Comment expliquer cette résilience ?
C’est souvent pour soutenir leurs proches que certains ont fait le choix d’émigrer. En situation de crise ils ont à cœur de remplir leur mission “quoi qu’il en coûte”. En cumulant les petits boulots ou en puisant dans leur épargne. Si les flux sont restés élevés, voire en augmentation c’est aussi parce que ces travailleurs étrangers occupent souvent les emplois dits essentiels, en première ligne, les emplois non affectés par le confinement. Ceux qui ont perdu leur emploi ont aussi bénéficié de l’assurance chômage ou d’autres subventions. Les transferts de la diaspora sont une source de revenu primordiale dans de nombreux pays, jusqu’à 30% du PIB. En Afrique l’enveloppe totale est supérieure à celle de l’aide publique au développement. Cette contribution spontanée sert une fois encore d’amortisseur à la crise.

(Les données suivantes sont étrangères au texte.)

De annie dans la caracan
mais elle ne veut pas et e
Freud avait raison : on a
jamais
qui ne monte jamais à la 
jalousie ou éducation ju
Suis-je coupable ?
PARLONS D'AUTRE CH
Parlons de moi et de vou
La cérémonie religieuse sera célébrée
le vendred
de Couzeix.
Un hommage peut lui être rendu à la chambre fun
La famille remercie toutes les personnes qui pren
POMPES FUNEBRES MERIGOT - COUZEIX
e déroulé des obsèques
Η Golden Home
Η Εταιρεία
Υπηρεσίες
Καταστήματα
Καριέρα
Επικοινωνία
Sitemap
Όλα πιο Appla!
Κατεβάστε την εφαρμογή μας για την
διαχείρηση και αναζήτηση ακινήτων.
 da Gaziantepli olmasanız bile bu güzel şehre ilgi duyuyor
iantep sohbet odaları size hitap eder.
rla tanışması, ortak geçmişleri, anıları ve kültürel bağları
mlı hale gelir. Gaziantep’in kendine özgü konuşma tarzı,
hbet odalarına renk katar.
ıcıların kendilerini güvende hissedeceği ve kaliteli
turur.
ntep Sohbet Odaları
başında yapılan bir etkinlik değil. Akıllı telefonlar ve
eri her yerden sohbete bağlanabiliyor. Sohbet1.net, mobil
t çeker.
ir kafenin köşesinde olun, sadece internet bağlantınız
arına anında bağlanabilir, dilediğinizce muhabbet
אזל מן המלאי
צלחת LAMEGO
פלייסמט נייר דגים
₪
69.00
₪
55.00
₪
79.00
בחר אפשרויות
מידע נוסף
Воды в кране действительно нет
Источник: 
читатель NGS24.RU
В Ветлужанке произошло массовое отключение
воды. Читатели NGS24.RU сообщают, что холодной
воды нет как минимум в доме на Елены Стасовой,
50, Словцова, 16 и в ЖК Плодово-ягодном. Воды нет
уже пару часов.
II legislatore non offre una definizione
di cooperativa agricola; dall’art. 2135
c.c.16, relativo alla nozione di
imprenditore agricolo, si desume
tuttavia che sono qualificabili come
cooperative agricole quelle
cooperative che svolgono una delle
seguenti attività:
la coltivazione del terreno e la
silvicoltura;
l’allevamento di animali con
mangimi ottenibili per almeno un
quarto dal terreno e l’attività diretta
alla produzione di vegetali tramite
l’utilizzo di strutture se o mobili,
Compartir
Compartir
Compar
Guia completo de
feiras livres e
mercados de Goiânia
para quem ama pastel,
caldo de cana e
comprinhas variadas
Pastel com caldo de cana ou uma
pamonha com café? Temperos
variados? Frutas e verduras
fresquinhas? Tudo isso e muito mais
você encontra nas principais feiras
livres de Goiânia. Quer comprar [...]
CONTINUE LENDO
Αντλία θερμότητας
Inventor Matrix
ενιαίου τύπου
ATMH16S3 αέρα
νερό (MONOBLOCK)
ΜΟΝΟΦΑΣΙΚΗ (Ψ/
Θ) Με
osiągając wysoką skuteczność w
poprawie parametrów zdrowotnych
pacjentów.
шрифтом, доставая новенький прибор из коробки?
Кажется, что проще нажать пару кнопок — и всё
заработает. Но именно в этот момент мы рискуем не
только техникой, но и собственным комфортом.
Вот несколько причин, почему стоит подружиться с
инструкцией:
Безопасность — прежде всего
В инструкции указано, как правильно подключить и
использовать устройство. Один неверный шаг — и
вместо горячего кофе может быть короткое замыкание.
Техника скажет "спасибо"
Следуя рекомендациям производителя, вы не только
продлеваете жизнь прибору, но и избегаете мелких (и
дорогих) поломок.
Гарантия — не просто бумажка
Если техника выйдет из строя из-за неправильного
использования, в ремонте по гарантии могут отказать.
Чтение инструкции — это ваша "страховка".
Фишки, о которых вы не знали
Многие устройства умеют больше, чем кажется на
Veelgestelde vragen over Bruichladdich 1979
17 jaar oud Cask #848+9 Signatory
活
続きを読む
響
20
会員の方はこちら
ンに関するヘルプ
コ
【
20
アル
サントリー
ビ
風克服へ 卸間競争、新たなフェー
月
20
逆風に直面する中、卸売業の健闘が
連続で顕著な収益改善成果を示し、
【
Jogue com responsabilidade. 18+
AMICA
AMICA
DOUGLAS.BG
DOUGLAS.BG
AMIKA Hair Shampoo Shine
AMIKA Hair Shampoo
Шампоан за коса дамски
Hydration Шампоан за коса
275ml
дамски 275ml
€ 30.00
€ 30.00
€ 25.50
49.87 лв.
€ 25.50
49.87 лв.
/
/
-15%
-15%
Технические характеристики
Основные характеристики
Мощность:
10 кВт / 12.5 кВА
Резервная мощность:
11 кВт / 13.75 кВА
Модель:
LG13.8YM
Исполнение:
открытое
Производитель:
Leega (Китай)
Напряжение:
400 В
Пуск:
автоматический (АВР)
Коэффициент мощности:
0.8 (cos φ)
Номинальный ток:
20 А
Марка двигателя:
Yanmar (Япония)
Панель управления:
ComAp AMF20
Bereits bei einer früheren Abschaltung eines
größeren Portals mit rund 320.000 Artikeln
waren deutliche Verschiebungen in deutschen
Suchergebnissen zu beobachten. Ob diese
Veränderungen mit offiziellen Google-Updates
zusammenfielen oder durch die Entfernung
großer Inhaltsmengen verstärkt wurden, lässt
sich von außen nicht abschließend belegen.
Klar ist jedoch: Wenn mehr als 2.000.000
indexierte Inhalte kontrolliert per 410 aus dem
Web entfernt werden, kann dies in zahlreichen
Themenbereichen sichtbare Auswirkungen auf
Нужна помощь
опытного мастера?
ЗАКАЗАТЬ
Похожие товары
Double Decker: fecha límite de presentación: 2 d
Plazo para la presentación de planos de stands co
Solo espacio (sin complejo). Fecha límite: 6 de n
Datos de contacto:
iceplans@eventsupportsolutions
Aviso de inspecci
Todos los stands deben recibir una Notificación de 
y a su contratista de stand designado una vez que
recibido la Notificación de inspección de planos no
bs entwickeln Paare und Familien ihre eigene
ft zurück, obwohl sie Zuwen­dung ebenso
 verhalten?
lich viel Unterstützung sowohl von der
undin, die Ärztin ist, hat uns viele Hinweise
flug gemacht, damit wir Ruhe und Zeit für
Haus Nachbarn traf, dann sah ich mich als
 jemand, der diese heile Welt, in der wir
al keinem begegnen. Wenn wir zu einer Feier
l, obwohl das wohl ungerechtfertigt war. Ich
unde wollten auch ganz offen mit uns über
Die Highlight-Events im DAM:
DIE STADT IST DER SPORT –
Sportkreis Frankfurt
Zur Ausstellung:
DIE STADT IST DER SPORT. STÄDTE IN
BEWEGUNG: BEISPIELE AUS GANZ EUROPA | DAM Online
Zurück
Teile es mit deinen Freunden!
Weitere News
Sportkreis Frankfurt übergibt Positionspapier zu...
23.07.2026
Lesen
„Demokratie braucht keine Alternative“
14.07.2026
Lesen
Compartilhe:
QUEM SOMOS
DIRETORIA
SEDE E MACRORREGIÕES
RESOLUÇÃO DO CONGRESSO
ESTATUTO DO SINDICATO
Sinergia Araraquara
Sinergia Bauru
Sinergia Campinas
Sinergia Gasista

Le caractère contracyclique de ces transferts se confirme avec la pandémie ?
Mais attention : les chiffres sont parfois trompeurs. On voit par exemple que les flux ont explosé au Zimbabwe, +48%. Cela parait incroyable. En fait pour certains analystes, ce qui a bondi ce sont les flux officiels. Dans l’incapacité de retourner chez eux, ou de confier l’argent à des voyageurs à cause de la paralysie du trafic aérien, beaucoup d’émigrés du Zimbabwe ont privilégié le transfert via les établissements financiers officiels, d’où ce rebond apparent, mais qui est peut-être en réalité bien moindre. Au Nigeria c’est l’inverse, les transferts se sont effondré. De 40% au deuxième trimestre. Là aussi le chiffre déclaré ne reflète pas forcément la réalité. Étant donné que le taux de change pratiqué par la banque centrale est beaucoup moins avantageux que celui qui a cours au marché noir, les Nigérians expatriés ont sans doute cherché à transférer leur argent par d’autres canaux.
La Banque centrale du Nigeria a bien compris le message.
Depuis le début de la semaine elle autorise le retrait des transferts en dollars, libre au receveur de le changer en naira là où il veut. Enfin dans certains pays la soudaine inflation des transferts est de mauvais augure. Elle est alimentée par ceux qui rapatrient toute leur épargne avant de rentrer définitivement chez eux. Aux Philippines on s’attend au retour de 300 000 émigrés. Et l’OCDE constate que le nombre de visas de résidents accordés les dix premiers mois de l’année a chuté de 46%.
EN BREF
L’Australie renoue déjà avec la croissance
La récession provoquée par la pandémie aura été de courte durée: deux trimestres de croissance négative et voilà que l’économie rebondit fortement, +3,3% au troisième trimestre. Mais la crise connue par ses clients continuera à peser sur cet exportateur de produits miniers et agricoles.
Les entreprises de la Silicon Valley pourront continuer à recruter des talents étrangers, une cour californienne vient de trancher en leur faveur.
Le gel des visas décidé par Donald Trump en juin est donc annulé. C’est un revers pour le président sortant qui voulait protéger les emplois américains en raison de la crise économique.